The Gauntlet of VillainsEdit
The Gauntlet of Villains was a line of ten wooden caricatures of stereotypical villains, each of which had a small television monitor embedded in its chest (a "telly-belly") and a metal mechanical arm acting as a gate-like barrier. Their names were as follows:
- Alphonse the Gangster
- Bruno the Headsman
- Mr. Van Louse the Landlord
- Nero the Fiddler
- Count Nibbleneck the Vampire
- Frank and his little friend Stein
- Kid Rotten the Gunslinger
- Jeremy Swash the Pirate
- Dr. Deranged the Mad Scientist
- Lucretia the Witch
To win the $25,000, all the champion had to do was to get past all ten villains by correcting ten bloopers, one per villain. He/she was given a base time of 60 seconds plus one additional second for every $100 he/she won in the main game to clear the gauntlet in the above order (ex: if the champion won a total of $1,000 blocking and charging, then he/she got an additional 10 seconds added to the base time for a total of 70 seconds). For each villain, Tom Kennedy would read a blooper and the champion had two seconds to correct it. If he/she did so, the villain's arm would drop and he/she would then move on to the next one. If he/she gave an incorrect answer or failed to answer at all, the correct answer was revealed in the villain's telly-belly and a new blooper was read (this process continued until the champion corrected a blooper for that particular villain).
The champion got $100 for every villain cleared or $25,000 if he/she cleared all ten, whichever came first. If the champion won the $25,000, he/she was retired as an undefeated champion, per CBS's cap winning limit; otherwise, he/she returned to play against a new challenger in another game. By August 1979, a new rule was added in which contestants were also retired if they won five games in a row.

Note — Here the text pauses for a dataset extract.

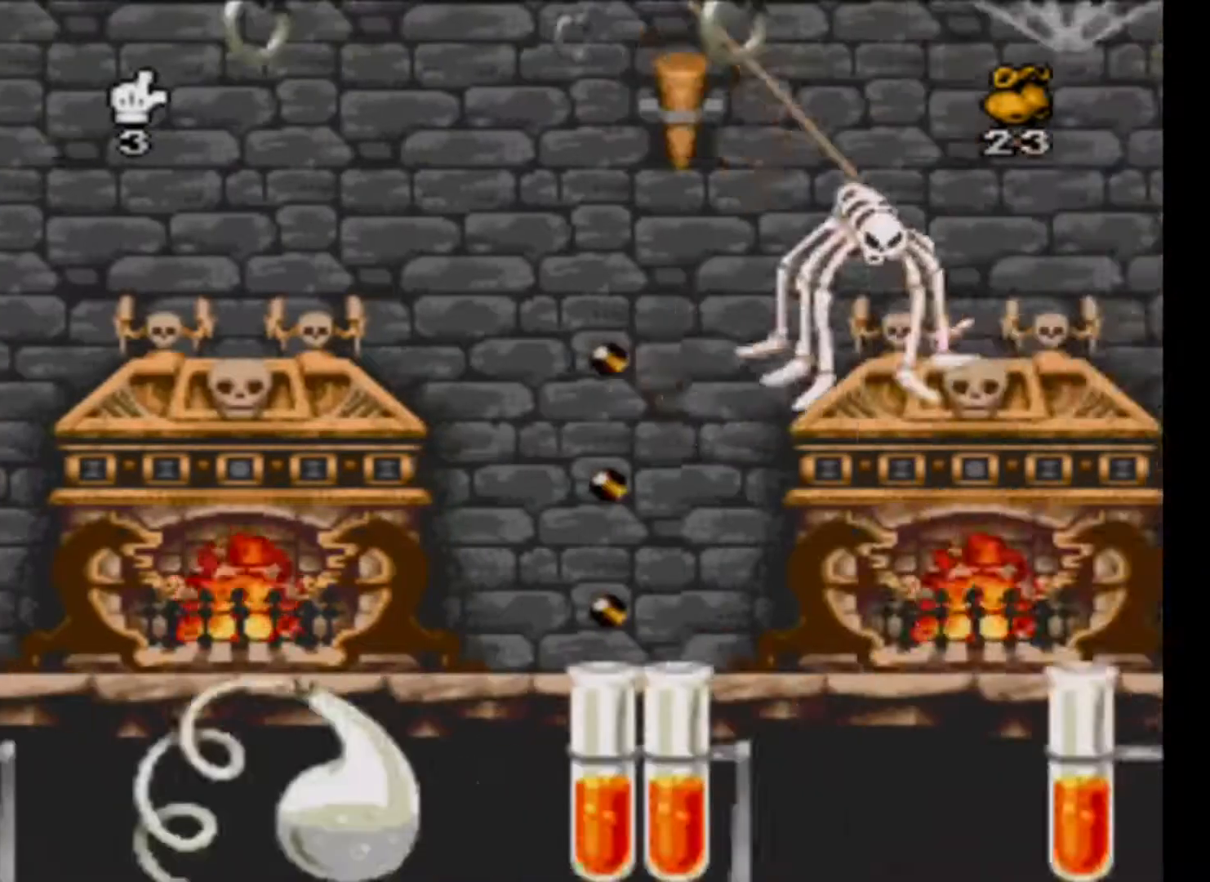
{"buttons": [], "events": []}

Effective November 5, 1979, Whew! was changed to Celebrity Whew! in an effort to boost the show's ratings. The game was now played with two celebrity-contestant teams, and the rules were basically still the same as before, but with some changes. Now, team members shared blocking and charging duties (for teams that were blocking, both the celebrity and their contestant partner got to place three blocks each on the board), and in the Gauntlet of Villains, each member of the winning team took on one half of the gauntlet respectively (the contestant partner had the option of taking on the first five villains or the last five). During the show's final weeks on the air, if the winning team won 2-0 by clearing the board in each round, then they got to play the tiebreaker board unopposed with a randomly generated set of blocks.
- The format of correcting statements would later be reworked into the question round on the Disney Channel game show Mad Libs and the bonus round of the 2004 game show Balderdash.

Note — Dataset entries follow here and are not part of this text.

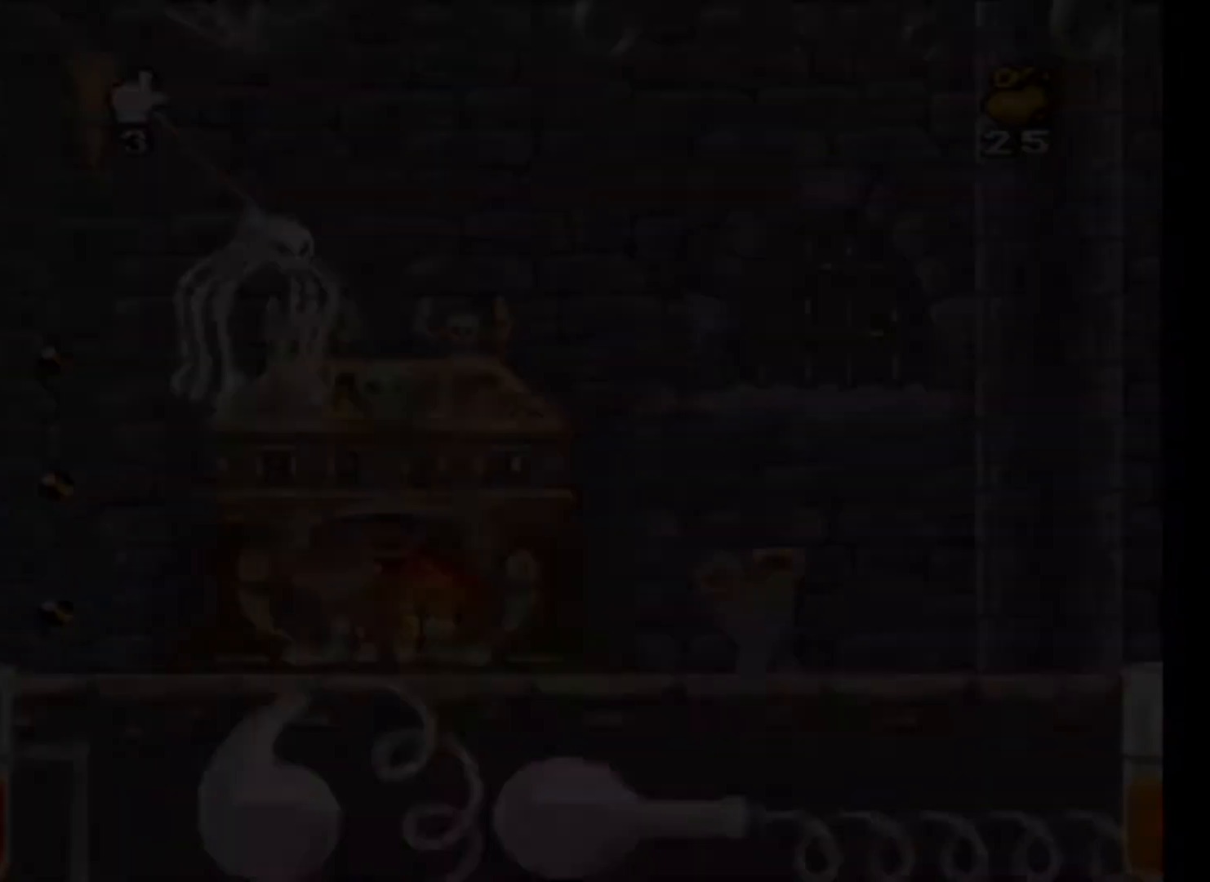
{"buttons": [], "events": []}
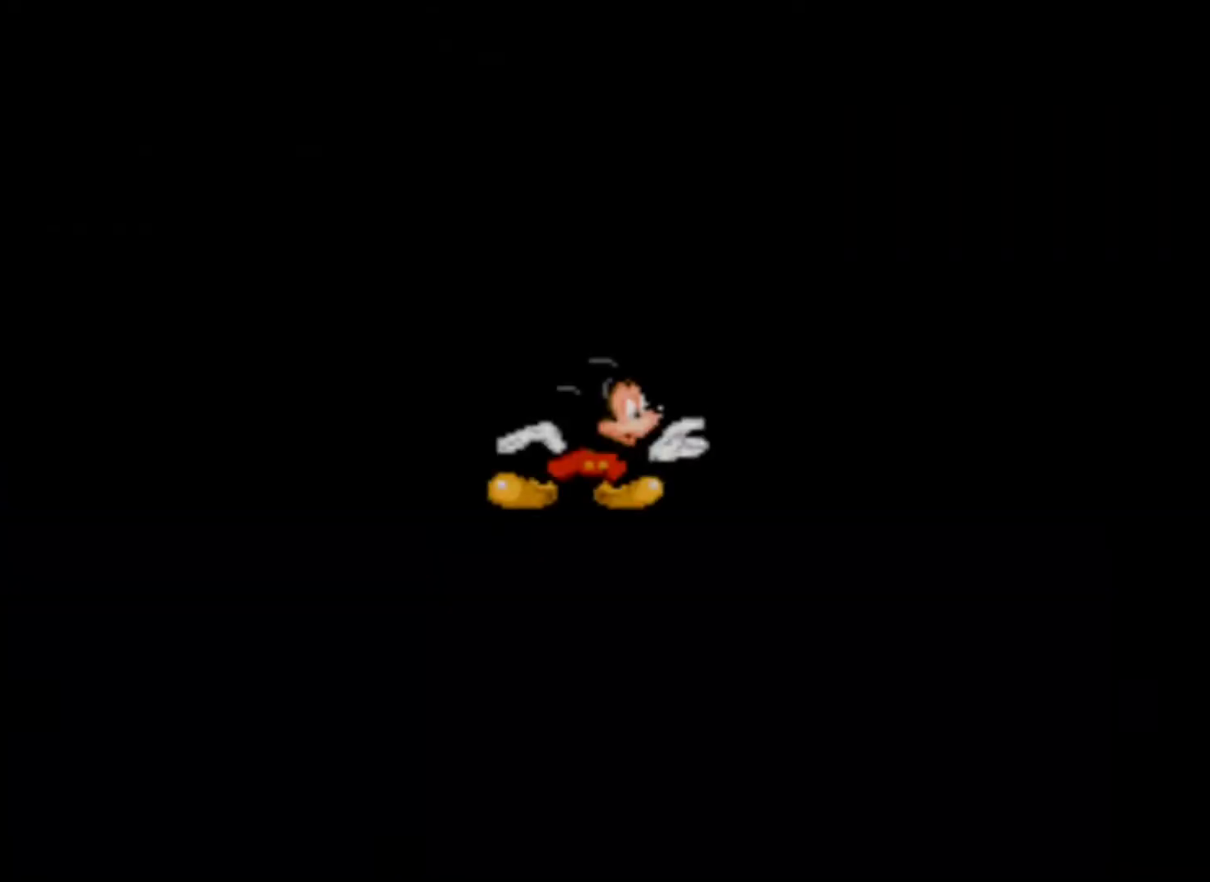
{"buttons": [], "events": []}
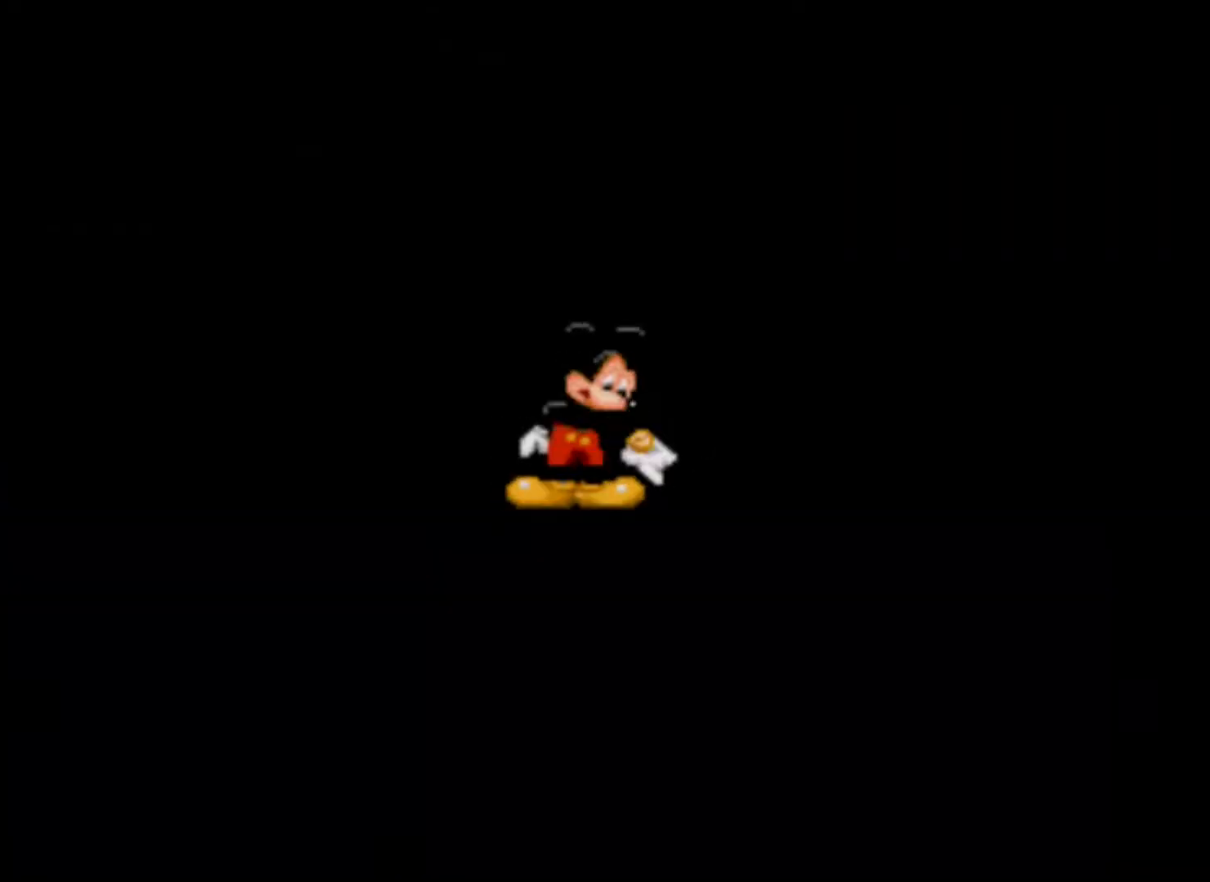
{"buttons": [], "events": []}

- The entirety of Whew! is completely intact, as Burt Sugarman owns all the episodes.
- Some of the show's sound effects were later used in the 1988 game show Blackout.

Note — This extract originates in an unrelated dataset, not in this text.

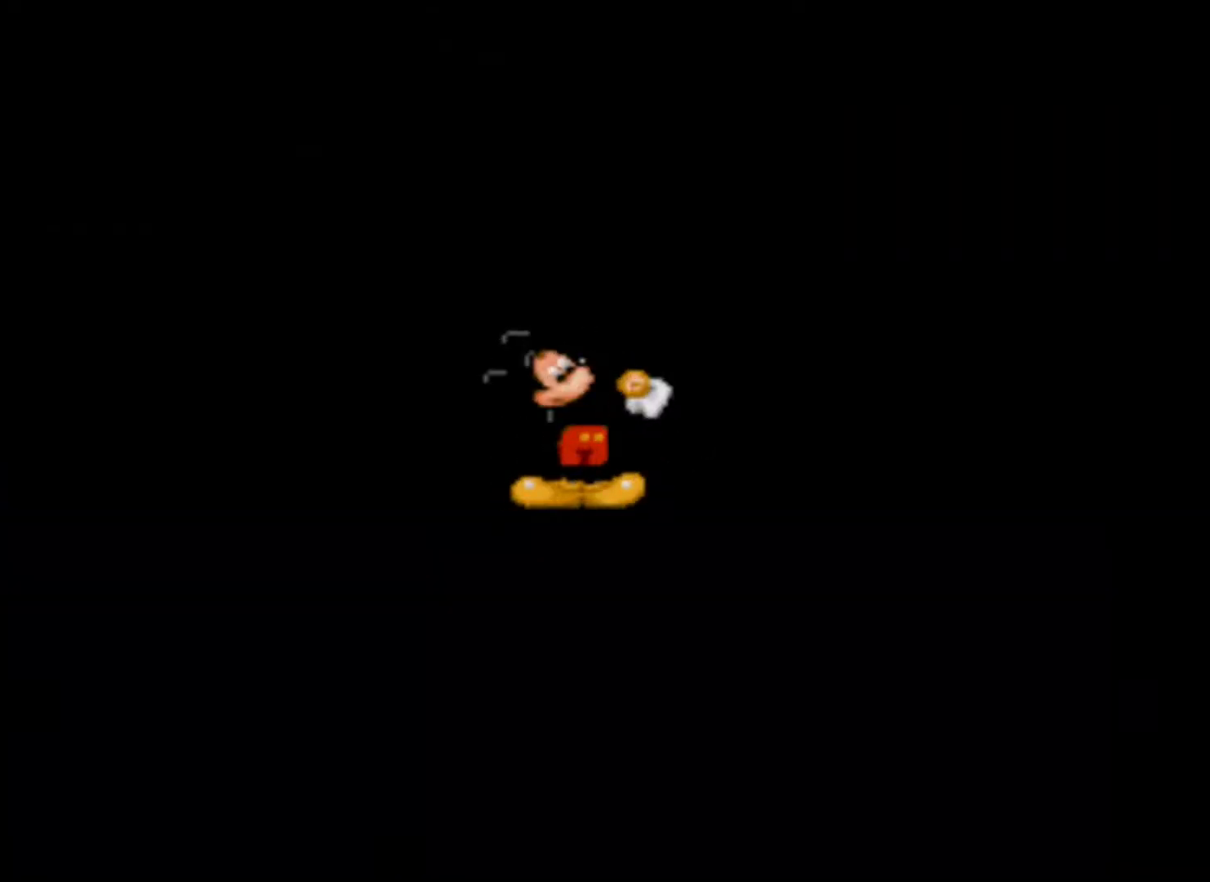
{"buttons": ["DPAD_RIGHT"], "events": [[200, "DPAD_RIGHT", "down"]]}
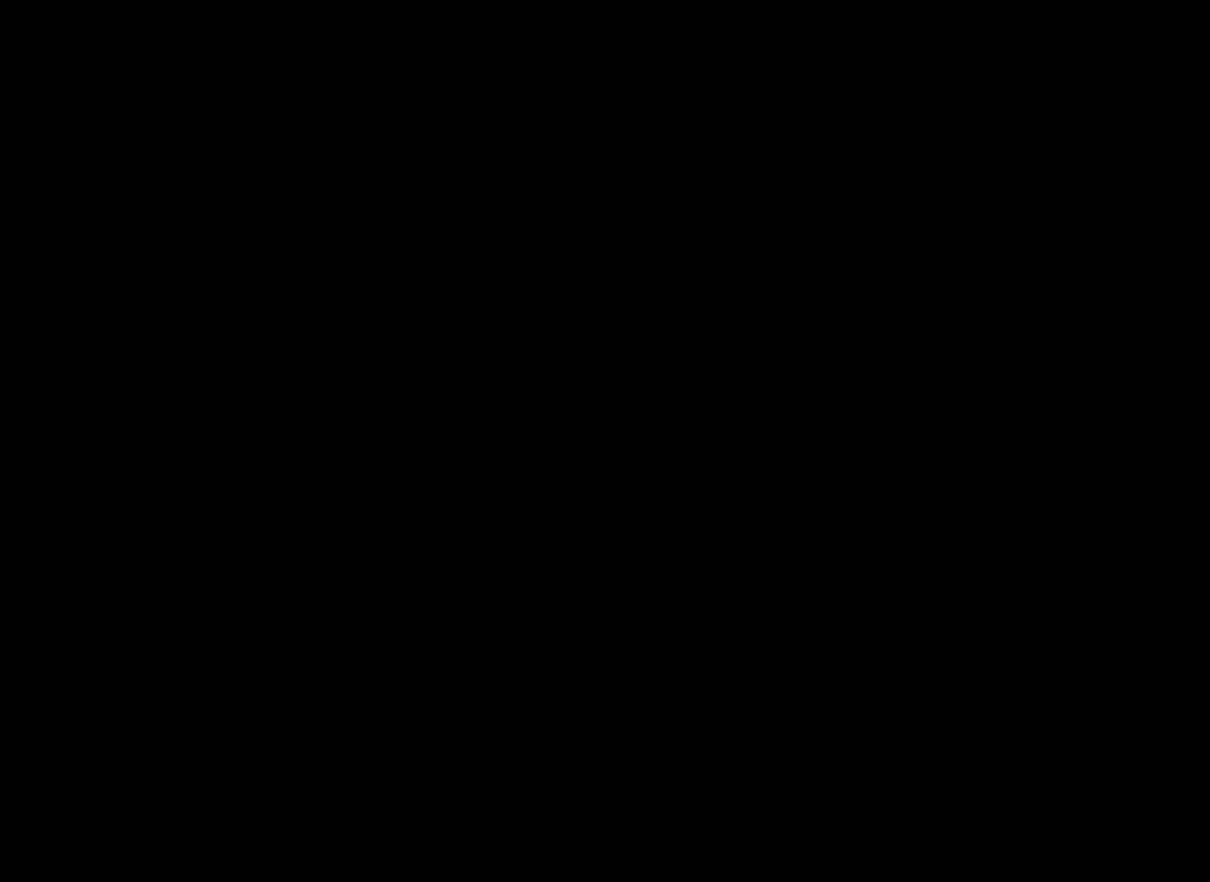
{"buttons": ["DPAD_RIGHT"], "events": []}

- Some of the show's bonus round sound effects were later used in the 1990 game show Rodeo Drive.
- Whew! was the first game show that Rod Roddy ever announced.
- The show's theme song was composed by Alan Thicke and the animated opening sequence was produced by Hanna-Barbera.
- In the late 90s-early 2000s, Whew! became a cult hit with the game show internet community thanks in large part to Randy Amasia, who was a $25K winner on the show in August 1979. He had sought for the episode on which he won the $25K for quite a few years, and it was finally located, on the way to him, on the same day he passed away from cancer in 2001.